Question

The standard enthalpies of formation of \(H_2O(l)\) and \(CO_2(g)\) are respectively \(-286\ \text{kJ mol}^{-1}\) and \(-394\ \text{kJ mol}^{-1}\). If the standard heat of combustion of \(CH_4(g)\) is \(-891\ \text{kJ mol}^{-1}\), then the standard enthalpy of formation of \(CH_4(g)\) is

• A. \(-75\ \text{kJ mol}^{-1}\)
• B. \(+75\ \text{kJ mol}^{-1}\)
• C. \(-211\ \text{kJ mol}^{-1}\)
• D. \(+211\ \text{kJ mol}^{-1}\)
• E. \(-1571\ \text{kJ mol}^{-1}\)

Hint:

For combustion, always write the balanced reaction first and then apply: \[ \Delta H = \Delta H_f(\text{products})-\Delta H_f(\text{reactants}) \]

Answer 1

The Correct Option is A

Concept: For combustion reaction: \[ CH_4(g)+2O_2(g)\rightarrow CO_2(g)+2H_2O(l) \] \[ \Delta H_c = \sum \Delta H_f(\text{products})-\sum \Delta H_f(\text{reactants}) \]
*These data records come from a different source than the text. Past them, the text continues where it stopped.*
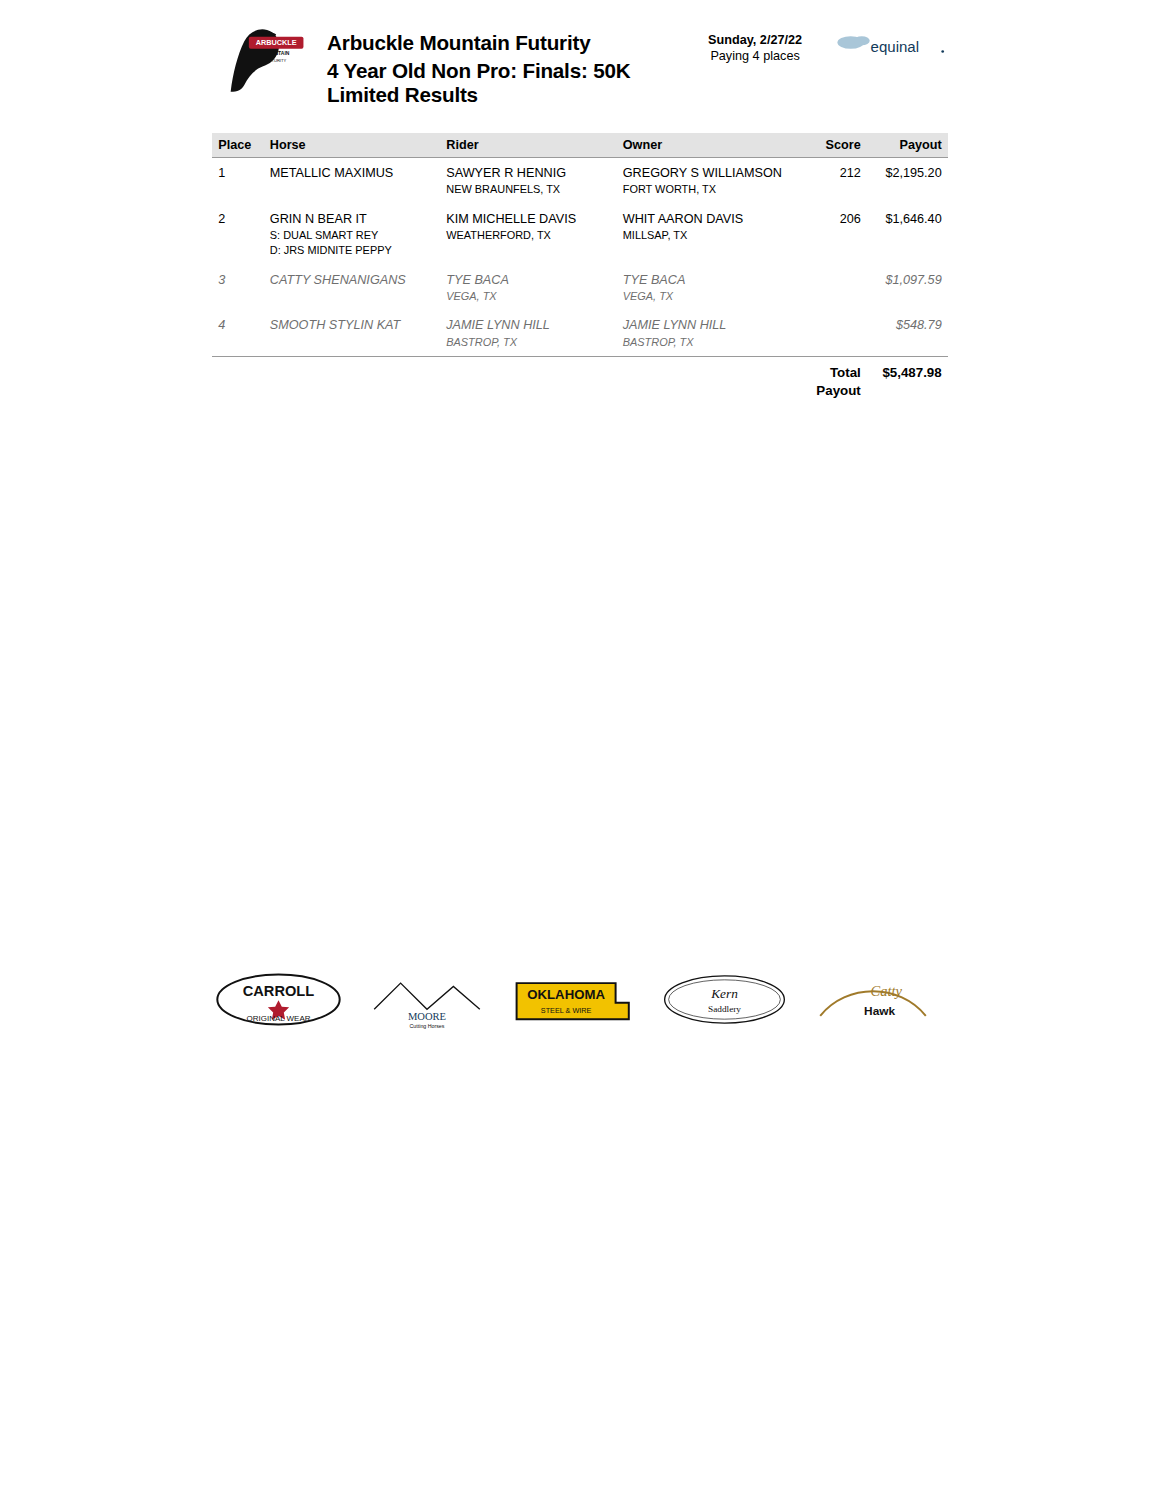Arbuckle Mountain Futurity
4 Year Old Non Pro: Finals: 50K Limited Results
Sunday, 2/27/22
Paying 4 places
| Place | Horse | Rider | Owner | Score | Payout |
| --- | --- | --- | --- | --- | --- |
| 1 | METALLIC MAXIMUS | SAWYER R HENNIG NEW BRAUNFELS, TX | GREGORY S WILLIAMSON FORT WORTH, TX | 212 | $2,195.20 |
| 2 | GRIN N BEAR IT S: DUAL SMART REY D: JRS MIDNITE PEPPY | KIM MICHELLE DAVIS WEATHERFORD, TX | WHIT AARON DAVIS MILLSAP, TX | 206 | $1,646.40 |
| 3 | CATTY SHENANIGANS | TYE BACA VEGA, TX | TYE BACA VEGA, TX | | $1,097.59 |
| 4 | SMOOTH STYLIN KAT | JAMIE LYNN HILL BASTROP, TX | JAMIE LYNN HILL BASTROP, TX | | $548.79 |
| | Total Payout | $5,487.98 |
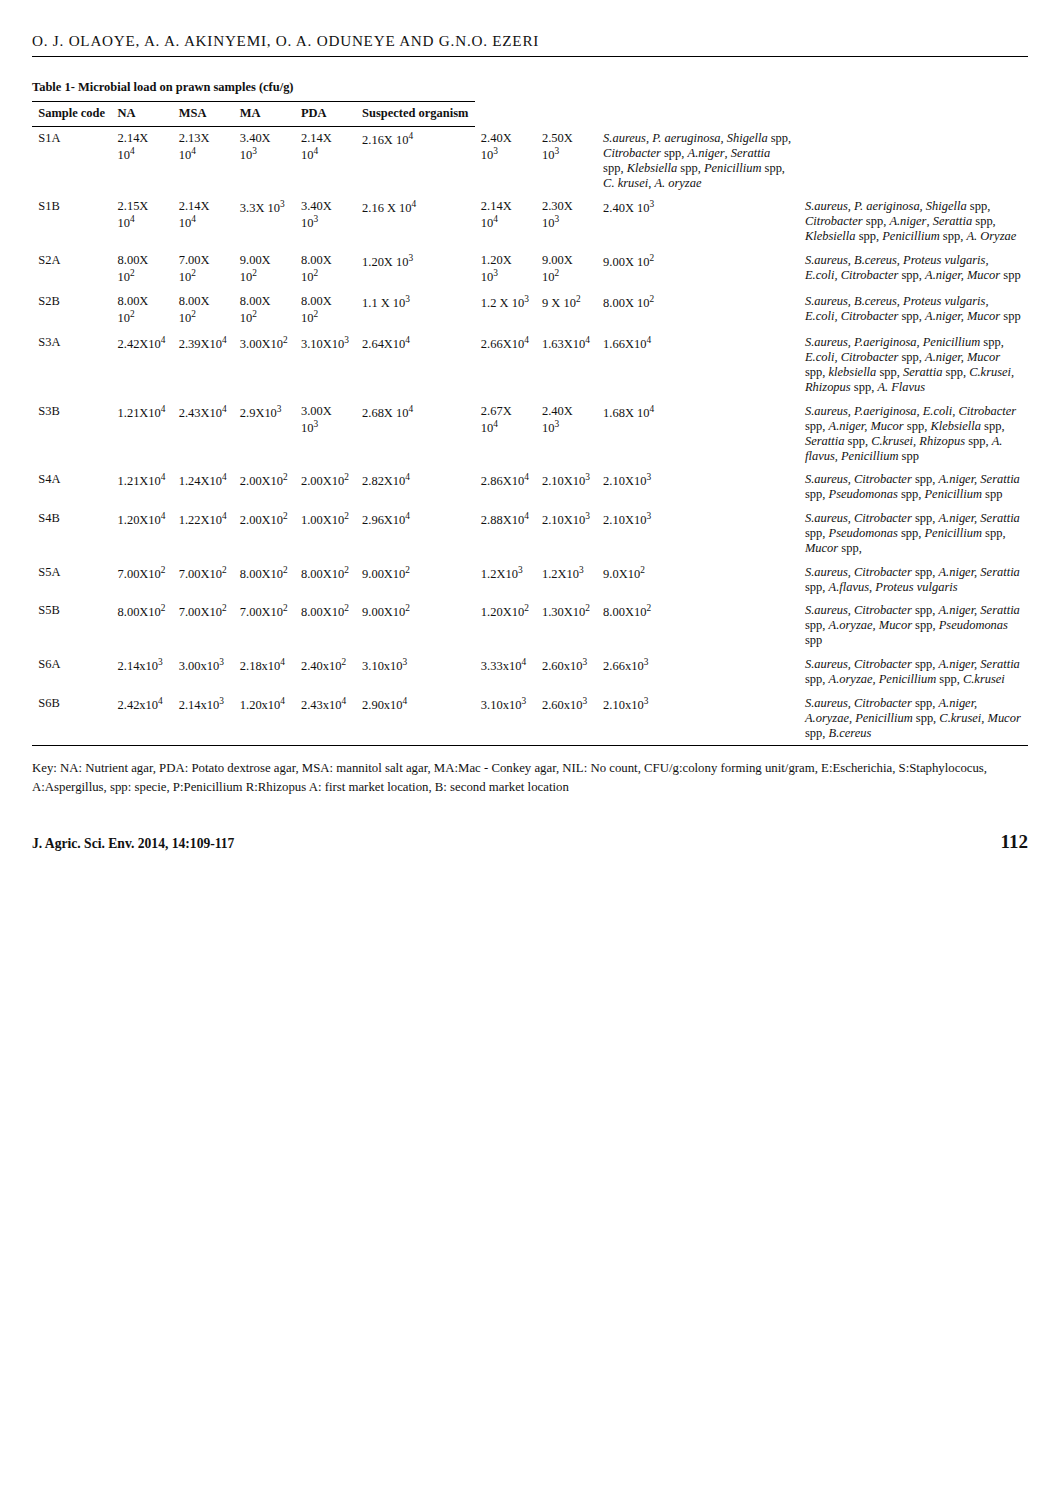O. J. OLAOYE, A. A. AKINYEMI, O. A. ODUNEYE AND G.N.O. EZERI
Table 1- Microbial load on prawn samples (cfu/g)
| Sample code | NA | MSA | MA | PDA | Suspected organism |
| --- | --- | --- | --- | --- | --- |
| S1A | 2.14X 10 4 | 2.13X 10 4 | 3.40X 10 3 | 2.14X 10 4 | 2.16X 10 4 | 2.40X 10 3 | 2.50X 10 3 | S.aureus, P. aeruginosa, Shigella spp, Citrobacter spp, A.niger , Serattia spp, Klebsiella spp, Penicillium spp, C. krusei , A. oryzae |
| S1B | 2.15X 10 4 | 2.14X 10 4 | 3.3X 10 3 | 3.40X 10 3 | 2.16 X 10 4 | 2.14X 10 4 | 2.30X 10 3 | 2.40X 10 3 | S.aureus, P. aeriginosa, Shigella spp, Citrobacter spp, A.niger , Serattia spp, Klebsiella spp, Penicillium spp, A. Oryzae |
| S2A | 8.00X 10 2 | 7.00X 10 2 | 9.00X 10 2 | 8.00X 10 2 | 1.20X 10 3 | 1.20X 10 3 | 9.00X 10 2 | 9.00X 10 2 | S.aureus, B.cereus, Proteus vulgaris, E.coli, Citrobacter spp, A.niger, Mucor spp |
| S2B | 8.00X 10 2 | 8.00X 10 2 | 8.00X 10 2 | 8.00X 10 2 | 1.1 X 10 3 | 1.2 X 10 3 | 9 X 10 2 | 8.00X 10 2 | S.aureus, B.cereus, Proteus vulgaris, E.coli, Citrobacter spp, A.niger, Mucor spp |
| S3A | 2.42X10 4 | 2.39X10 4 | 3.00X10 2 | 3.10X10 3 | 2.64X10 4 | 2.66X10 4 | 1.63X10 4 | 1.66X10 4 | S.aureus, P.aeriginosa, Penicillium spp, E.coli, Citrobacter spp, A.niger, Mucor spp, klebsiella spp, Serattia spp, C.krusei, Rhizopus spp, A. Flavus |
| S3B | 1.21X10 4 | 2.43X10 4 | 2.9X10 3 | 3.00X 10 3 | 2.68X 10 4 | 2.67X 10 4 | 2.40X 10 3 | 1.68X 10 4 | S.aureus, P.aeriginosa, E.coli, Citrobacter spp, A.niger, Mucor spp, Klebsiella spp, Serattia spp, C.krusei, Rhizopus spp, A. flavus, Penicillium spp |
| S4A | 1.21X10 4 | 1.24X10 4 | 2.00X10 2 | 2.00X10 2 | 2.82X10 4 | 2.86X10 4 | 2.10X10 3 | 2.10X10 3 | S.aureus, Citrobacter spp, A.niger, Serattia spp, Pseudomonas spp, Penicillium spp |
| S4B | 1.20X10 4 | 1.22X10 4 | 2.00X10 2 | 1.00X10 2 | 2.96X10 4 | 2.88X10 4 | 2.10X10 3 | 2.10X10 3 | S.aureus, Citrobacter spp, A.niger, Serattia spp, Pseudomonas spp, Penicillium spp, Mucor spp, |
| S5A | 7.00X10 2 | 7.00X10 2 | 8.00X10 2 | 8.00X10 2 | 9.00X10 2 | 1.2X10 3 | 1.2X10 3 | 9.0X10 2 | S.aureus, Citrobacter spp, A.niger, Serattia spp, A.flavus, Proteus vulgaris |
| S5B | 8.00X10 2 | 7.00X10 2 | 7.00X10 2 | 8.00X10 2 | 9.00X10 2 | 1.20X10 2 | 1.30X10 2 | 8.00X10 2 | S.aureus, Citrobacter spp, A.niger, Serattia spp, A.oryzae, Mucor spp, Pseudomonas spp |
| S6A | 2.14x10 3 | 3.00x10 3 | 2.18x10 4 | 2.40x10 2 | 3.10x10 3 | 3.33x10 4 | 2.60x10 3 | 2.66x10 3 | S.aureus, Citrobacter spp, A.niger, Serattia spp, A.oryzae, Penicillium spp, C.krusei |
| S6B | 2.42x10 4 | 2.14x10 3 | 1.20x10 4 | 2.43x10 4 | 2.90x10 4 | 3.10x10 3 | 2.60x10 3 | 2.10x10 3 | S.aureus, Citrobacter spp, A.niger, A.oryzae, Penicillium spp, C.krusei, Mucor spp, B.cereus |
Key: NA: Nutrient agar, PDA: Potato dextrose agar, MSA: mannitol salt agar, MA:Mac - Conkey agar, NIL: No count, CFU/g:colony forming unit/gram, E:Escherichia, S:Staphylococus, A:Aspergillus, spp: specie, P:Penicillium R:Rhizopus A: first market location, B: second market location
J. Agric. Sci. Env. 2014, 14:109-117 112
Step 1: Substitute given values.
Let the enthalpy of formation of methane be \(x\). \[ -891 = [(-394)+2(-286)]-[x+0] \]

Step 2: Simplify.
\[ -891 = [-394-572]-x \] \[ -891 = -966-x \]

Step 3: Calculate \(x\).
\[ x=-966+891=-75\ \text{kJ mol}^{-1} \]